== Texto base ==

_ _ _

GRUPO TEATRO DE RUA LOUCOS E OPRIMIDOS DA MACIEL

Uma Nau poética de possíveis corpos palavras

O trabalho encontrava-se em circulação pela Região Metropolitana do Recife, é uma montagem do Grupo de Teatro de Rua Loucos e Oprimidos da Maciel, grupo que surgiu em 2007 como iniciativa de diversos artistas que freqüentavam a Pça. Maciel Pinheiro, no centro do recife e tem na figura do ator e diretor Carlos Salles (já falecido) seu principal líder.

Final de tarde na histórica Olinda - Praça do Carmo; a roda já se encontrava formada, e mesmo que a narrativa do espetáculo ainda não houvesse começado sua espetacularidade já se iniciava nos apresentando de cara uma das singularedades do Teatro de Rua, ele desnuda, dissolvendo coxias, camarim, banheiro, corredores, em fim ele escancara o inicio da ação cênica para o público.
Com esse cenário me deparei, atores maquiando-se, se vestido, conversando, encontrando-se com o momento. O que se seguiu então foi o espetáculo acontecendo antes do espetáculo, esse é um caminho importante para a montagem, pois constrói de antemão uma relação de cumplicidade com a roda. Nesse sentido, é importante apontar que nem todos os atores se entregam da mesma forma a esse momento inicial do espetáculo, que remete a própria estética dos artistas de rua quando vão estabelecer suas rodas. Uma herança trazida de muitos séculos, gestada nos artistas de feira como cita Robson Camargo Correia no artigo A pantomima e o teatro de feira na formação do espetáculo teatral: o texto espetacular e o palimpsesto. “Este tipo de espetáculo originado nas feiras, dentro do espírito comercial do deixa fazer, deixa passar, não buscava uma forma pura, ao contrário, propunha a mistura de gêneros ou um gênero das misturas, de épocas, de tons, com audácia de linguagem, transgressão calculada, utilizando a irreverência cotidiana (...).”

_ _ _

== Dados fornecidos ==
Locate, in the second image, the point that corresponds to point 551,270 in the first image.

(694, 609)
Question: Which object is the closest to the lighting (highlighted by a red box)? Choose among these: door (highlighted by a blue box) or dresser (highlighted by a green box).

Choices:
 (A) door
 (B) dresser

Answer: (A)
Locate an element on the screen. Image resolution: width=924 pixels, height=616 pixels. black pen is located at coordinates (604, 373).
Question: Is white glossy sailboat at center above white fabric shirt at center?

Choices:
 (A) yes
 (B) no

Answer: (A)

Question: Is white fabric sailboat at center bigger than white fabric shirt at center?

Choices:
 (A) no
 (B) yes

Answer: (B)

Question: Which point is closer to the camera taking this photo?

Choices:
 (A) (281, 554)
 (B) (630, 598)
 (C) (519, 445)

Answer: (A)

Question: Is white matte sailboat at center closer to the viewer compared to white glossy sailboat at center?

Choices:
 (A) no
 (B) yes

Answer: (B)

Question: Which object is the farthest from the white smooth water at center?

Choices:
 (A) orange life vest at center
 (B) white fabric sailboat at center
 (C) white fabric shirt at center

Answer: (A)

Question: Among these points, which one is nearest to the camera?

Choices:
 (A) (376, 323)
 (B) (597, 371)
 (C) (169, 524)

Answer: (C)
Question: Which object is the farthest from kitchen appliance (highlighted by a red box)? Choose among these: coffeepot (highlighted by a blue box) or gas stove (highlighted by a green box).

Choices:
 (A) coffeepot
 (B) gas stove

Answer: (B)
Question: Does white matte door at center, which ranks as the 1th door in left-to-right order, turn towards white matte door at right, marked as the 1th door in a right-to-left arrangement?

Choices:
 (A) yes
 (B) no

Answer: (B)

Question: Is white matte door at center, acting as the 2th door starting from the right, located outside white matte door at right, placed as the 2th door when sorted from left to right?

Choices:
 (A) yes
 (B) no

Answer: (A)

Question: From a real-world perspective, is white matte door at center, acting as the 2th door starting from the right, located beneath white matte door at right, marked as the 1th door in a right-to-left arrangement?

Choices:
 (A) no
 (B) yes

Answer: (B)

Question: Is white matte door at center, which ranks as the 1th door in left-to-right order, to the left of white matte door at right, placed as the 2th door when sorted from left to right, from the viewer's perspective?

_ _ _

== Pedidos ==
A. Reescreva o texto sobre o grupo Loucos e Oprimidos da Maciel começando em "GRUPO TEATRO DE" e indo até "seu principal líder.", trocando "diretor" por "encenador".
B. Retome o texto sobre o grupo Loucos e Oprimidos da Maciel e siga escrevendo a partir do ponto em que ele termina.
As entradas não têm papel nenhum aqui.

== Respostas por tarefa ==
A.
GRUPO TEATRO DE RUA LOUCOS E OPRIMIDOS DA MACIEL

Uma Nau poética de possíveis corpos palavras

O trabalho encontrava-se em circulação pela Região Metropolitana do Recife, é uma montagem do Grupo de Teatro de Rua Loucos e Oprimidos da Maciel, grupo que surgiu em 2007 como iniciativa de diversos artistas que freqüentavam a Pça. Maciel Pinheiro, no centro do recife e tem na figura do ator e encenador Carlos Salles (já falecido) seu principal líder.

B.
Nessa espécie de preparação da roda, alguns atores falaram sobre política, cultura, cachaça, praça, vendedores, uma variada relação de trocas com o público, ou seja, já era o espetáculo acontecendo, antes de começar, será isso possível? Antes de iniciar a apresentação o ator e assistente de direção Rodrigo Torres, mais uma vez trás uma marca da estética dos artistas de rua, ele também demarca a roda derramando cachaça. Muitos rueiros de grandes centros urbanos, que cotidianamente estão nos espaços públicos para o desempenho de suas praças e rodadas de chapéu, utilizam desse código para definir sua roda, utilizando muitas vezes água, querosene, fogo, corda, etc. No Pólo Marginal a cachaça é bem representativa da história de vida do poeta que inspira o espetáculo, em sua vida boemia pelas ruas do Recife.
Pólo Marginal apresenta duas contextualizações, antes e depois do quadro Mete Bronca. Cena do espetáculo que ocorre aproximadamente no meio e onde o público é convidado a participar, falando, discursando, recitando, cantando. Momento do público falar o que pensa e senti.
Pois bem, o espetáculo antes desse quadro metamorfoseia a imagem de uma nau de piratas em viagem, se materializam na cena, com as músicas e poesias, a areia, o vento, o mar, a viagem, liberdade e o caminho. O que estariam esses piratas a procurar? O que querem conquistar? Em um dos momentos eles entoam “era o barba negra com a sua turma e suas canções” letra da banda pernambucana Ave Sangria, que inspira a dramaturgia. Ou seja, uma turma de seres marítimos em um barco poético, caminhando, viajando, cantando, dançando, fugindo quem sabe? O coro que os atores formam, com corpos e vozes tenta trazer essas atmosferas para a narrativa, misturando um pouco do universo da oralidade dos contadores de histórias, pois são os piratas assim como os pescadores exímios contadores de histórias?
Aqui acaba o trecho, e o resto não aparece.